Empowered with that philosophy, the Bristol, England-bred artist banded together with musical comrades for his Hollywood Records debut, "Blowback," released June 26.
Featuring a diverse assortment of high-profile guests that includes Live's Ed Kowalczyk, Alanis Morissette, Cyndi Lauper, and Red Hot Chili Peppers members Anthony Kiedis, Flea, and John Frusciante, "Blowback" demonstrates Tricky's growth as an artist -- while also moving in a more accessible direction.
After a brief stint with the Wild Bunch, the U.K. group that spawned Massive Attack, Tricky went solo in 1994, creating a groundbreaking, often-imitated trip-hop sound. His first solo release, "Maxinquaye" (Island) remains revered by critics and listeners alike as a landmark recording.
"Blowback" is an amalgamation of aggressive rock, reggae, and hip-hop sounds. Two of the set's harder-edged songs, "Girls" and "Wonder Woman," feature Frusciante, Kiedis, and Flea, while Morissette lends her voice to "Excess." The first single, "Evolution Revolution Love" features Kowalczyk, along with up-and-coming reggae artist Hawkman.
Despite the fact that the guests on "Blowback" are decidedly rock-minded, Tricky asserts that the set is intended for a much broader audience: "People have been saying they'd like to hear me on the radio. They wanted me to make a mainstream album."
Daniel Savage, Hollywood's VP of marketing, notes that the connection with Kowalczyk "allows us to branch out a little farther than we normally could with a Tricky track." A video for the track has been lensed by director Jake Scott; dance remixes of the single were recently completed by Thievery Corp.
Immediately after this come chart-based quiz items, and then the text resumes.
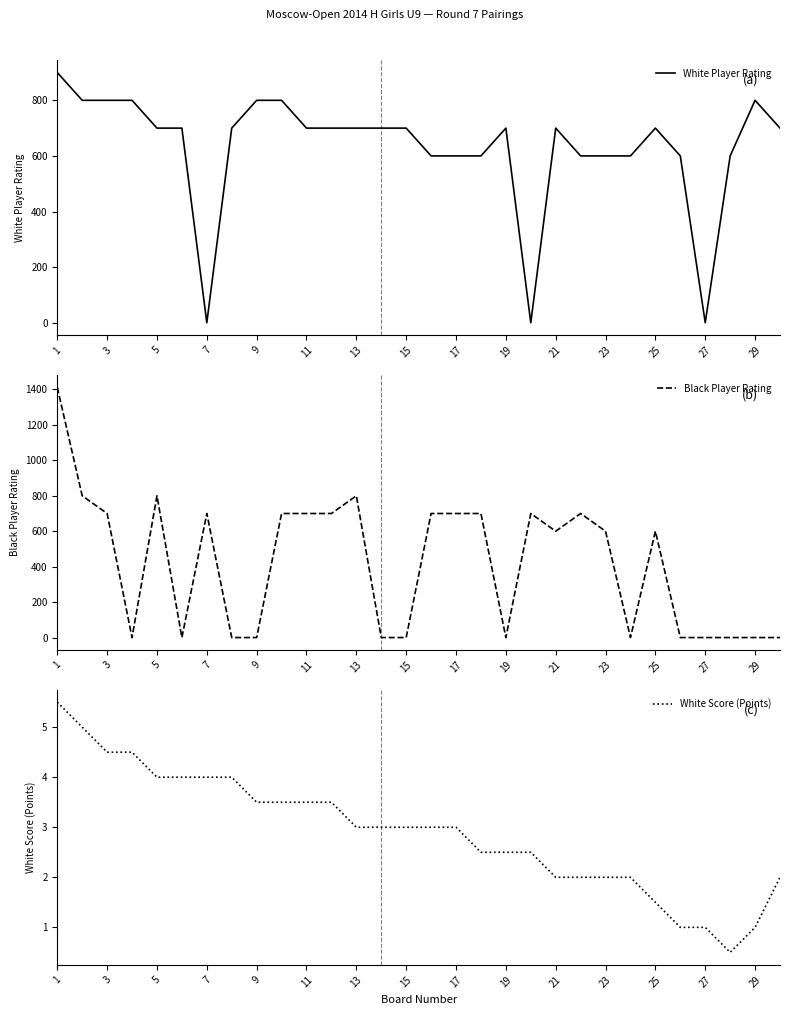

Which label corresponds to the largest value in the chart?

1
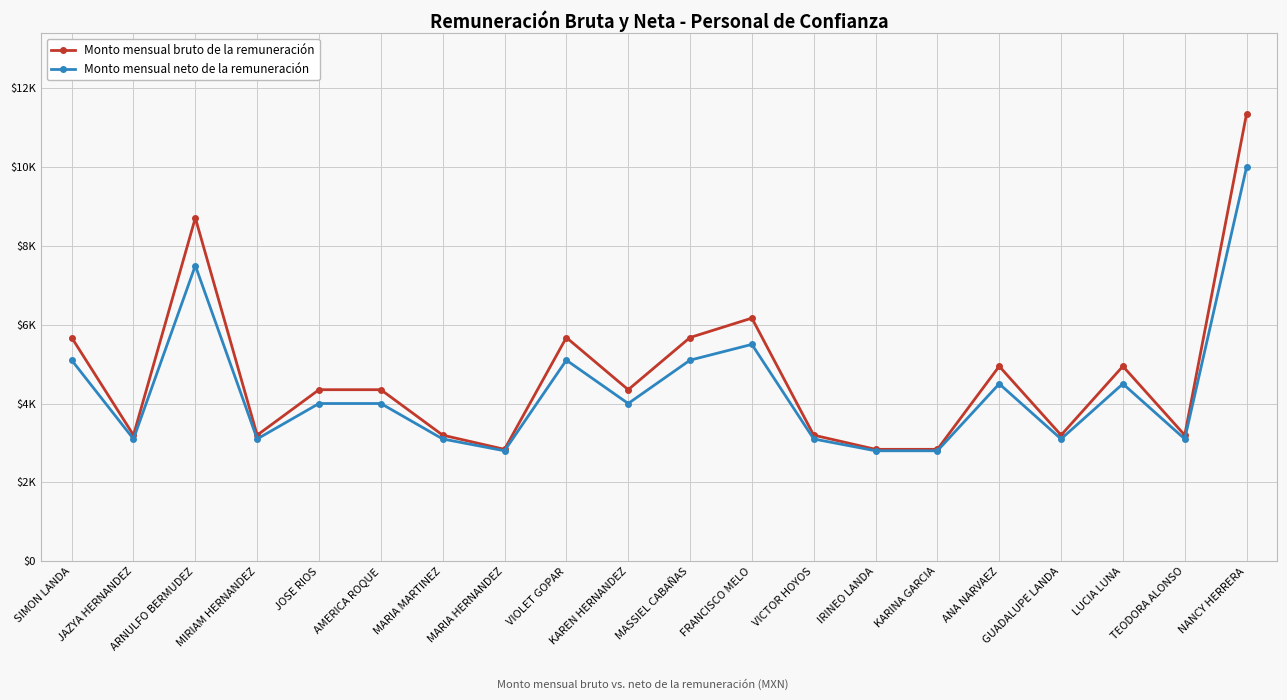

Reading left to right, list all the values displayed in this chart.

Monto mensual bruto de la remuneración: 5674.4	3196.8	8710.4	3196.8	4350.4	4350.4	3196.8	2837.0	5674.4	4350.4	5674.4	6167.2	3196.8	2837.0	2837.0	4945.6	3196.8	4945.6	3196.8	11355.5
Monto mensual neto de la remuneración: 5100.0	3100.0	7500.0	3100.0	4000.0	4000.0	3100.0	2800.0	5100.0	4000.0	5100.0	5500.0	3100.0	2800.0	2800.0	4500.0	3100.0	4500.0	3100.0	10000.0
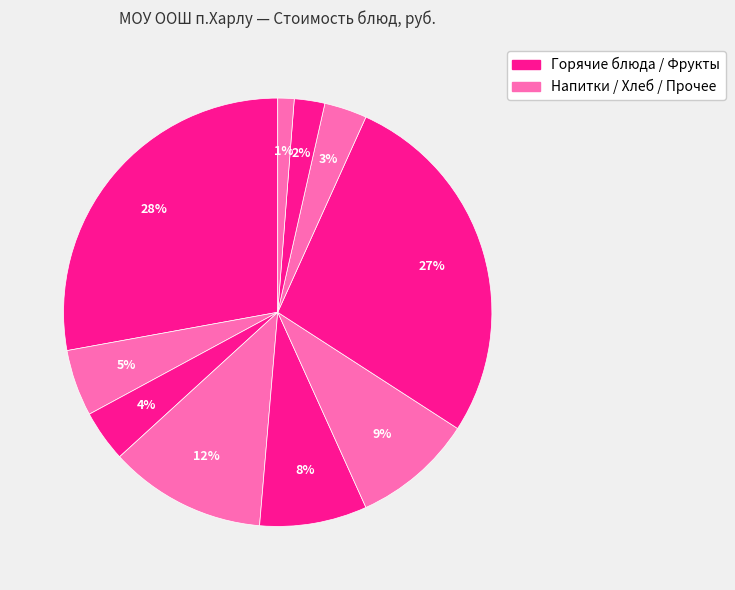

Count the number of slices in the pie.

10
While Tricky says that he enjoyed working with heavyweights like Morissette, Kowalczyk, and Flea, he was particularly pleased to creatively connect with Hawkman. In fact, he's so confident in Hawkman's potential that he introduced the young artist to Chris Blackwell, who has since signed him to Palm Pictures.
Though Hawkman will release a solo record this year, the two plan to continue working together. "Hawk is my partner, musically," Tricky says. "It's almost like my career is changing, and I am finding all the right people to work with." Tricky will next be working with Southwest Battalion, an act comprising his younger brothers, Aaron and Marlon Thaws.
In April, the artist performed at the Coachella Valley Music & Arts Festival in Indio, Calif, as a warm-up to his first-ever tour, which will kick off July 1 in Vienna, with dates that currently run through an Aug. 24 appearance at the Netherlands' Lowlands Festival. At deadline, a July 18 performance in Toronto, and August stops in Bremerton, Wash. (4), and San Francisco (9) are the only North American dates scheduled.
"I am going to do the longest tour I have ever done," says Tricky. "I'm going to places where no one knows me; where I can't sell tickets. If I have to perform in front of 30 people, that's all right. I am ready to work."